The hierarchical multiple regression analysis showed a significant change in the coefficient of determination in Model 2, in which physical function (walking speed) was added to the patient characteristics (age, sex, dialysis duration, and comorbidities) as an adjustment factor; however, no significant change in the coefficient of determination was observed in Model 3, in which depressive symptoms were entered after physical function. Therefore, to the best of our knowledge, this is the first report showing that depressive symptoms are not independently associated with PA after adjustment for physical function in patients undergoing hemodialysis, whereas in the present analysis, we examined the interactive effect between physical function and depressive symptoms (Model 4), and the coefficient of determination of this interaction changed significantly. Based on a simple slope analysis that visualized the interaction between the two variables, the daily PA of patients with faster walking speeds was more strongly associated with depressive symptoms than those of patients with slower walking speeds.

Most studies showing the association between depressive symptoms and physical inactivity have been conducted in individuals with no significant decline or impairment in physical function [12, 13, 42]. Furthermore, even studies indicating an association between depressive symptoms and PA in patients on HD included relatively healthy patients in their analysis [20, 21, 35]. Therefore, our results, which indicated a greater association of depressive symptoms with PA in patients with a fast walking speed (i.e., relatively good physical function) compared to patients with a slow walking speed, confirm the aforementioned reports. The reason for the lack of association of depressive symptoms with PA in patients on HD with slow walking speeds may be that it was masked by the association of the former with physical dysfunction. This suggests an independent association of physical function decline with PA.

The results of the present study may aid in the identification of causes of PA decline in patients on HD. To determine the cause of the decline in PA, we should first investigate whether there is a decrease in physical function, such as walking speed. If this is confirmed, we should identify the factors that cause a decline in walking speed (lower limb muscle strength or balance). On the other hand, if there is no deterioration in physical functioning, it is necessary to evaluate the mental or psychological functions, such as depressive symptoms (two-step screening). The two-step screening may also be useful to develop effective treatment guidelines for the prevention of decline in PA.

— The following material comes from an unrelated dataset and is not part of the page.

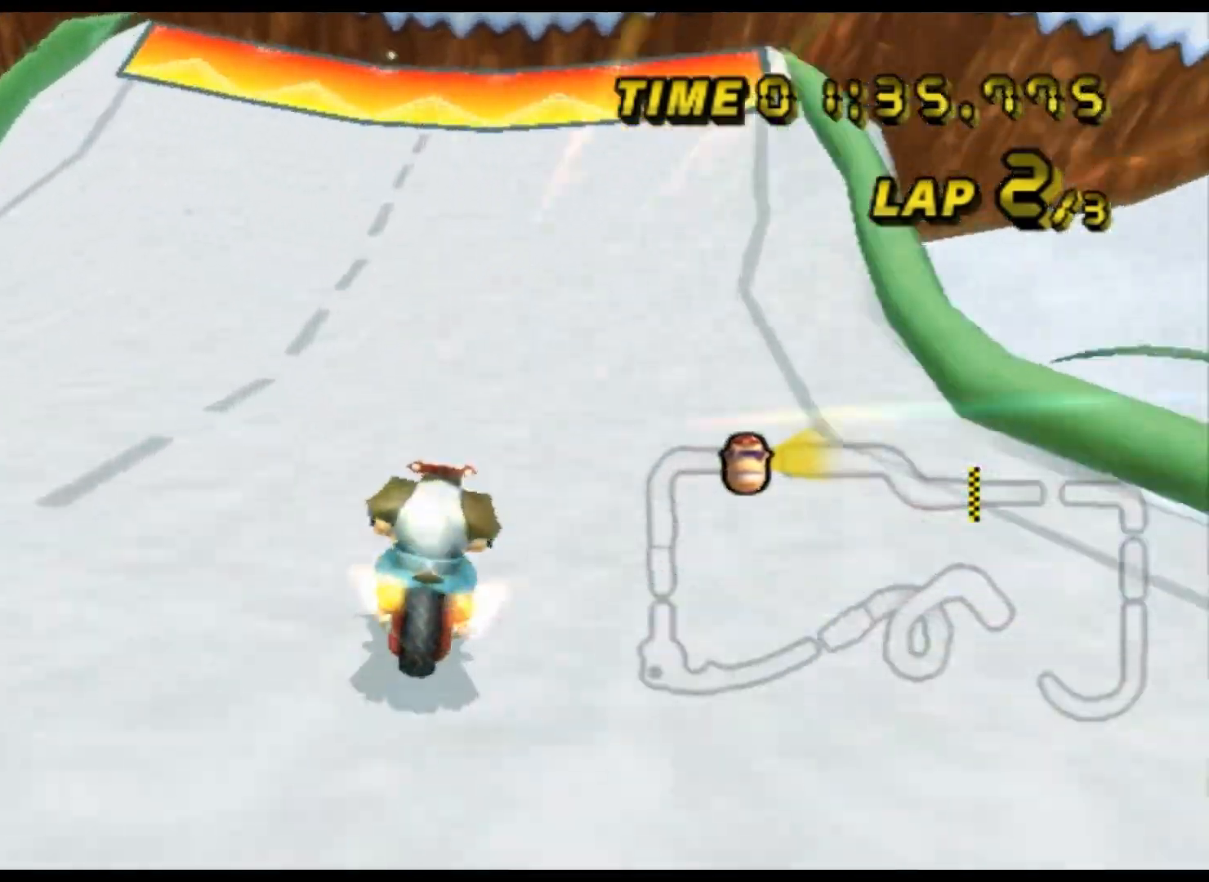
{"dt_ms": 500, "buttons": ["A"], "left_stick": "right", "events": [[133, "left_stick", "center"], [500, "left_stick", "right"]]}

The present study had some notable strengths and limitations. First, an accelerometer was used to assess PA, which objectively and accurately assesses daily PA. Self-reported PA assessed using questionnaires may be affected by social desirability or recall bias. However, our results may not be generalizable due to the small sample size and single-center study design, which included only Japanese patients on HD. Furthermore, we used a cross-sectional study design. Studies have suggested that physical dysfunction, depressive symptoms, and physical inactivity have bidirectional relationships [17, 43]. Therefore, a longitudinal study is required to identify changes in physical function and depressive symptoms to determine the factors that affect PA in patients on HD. Finally, depressive symptoms were evaluated using the 10-item version of the CES-D scale. An in-depth assessment of anxiety, apathy, and cognitive function is required in the future.

In conclusion, physical function (walking speed) and depressive symptoms were interactively associated with PA in patients on HD who could walk independently. Our results suggest that a two-step screening, primarily based on physical function and then depressive symptoms, can be useful to evaluate factors related to physical inactivity in patients on HD.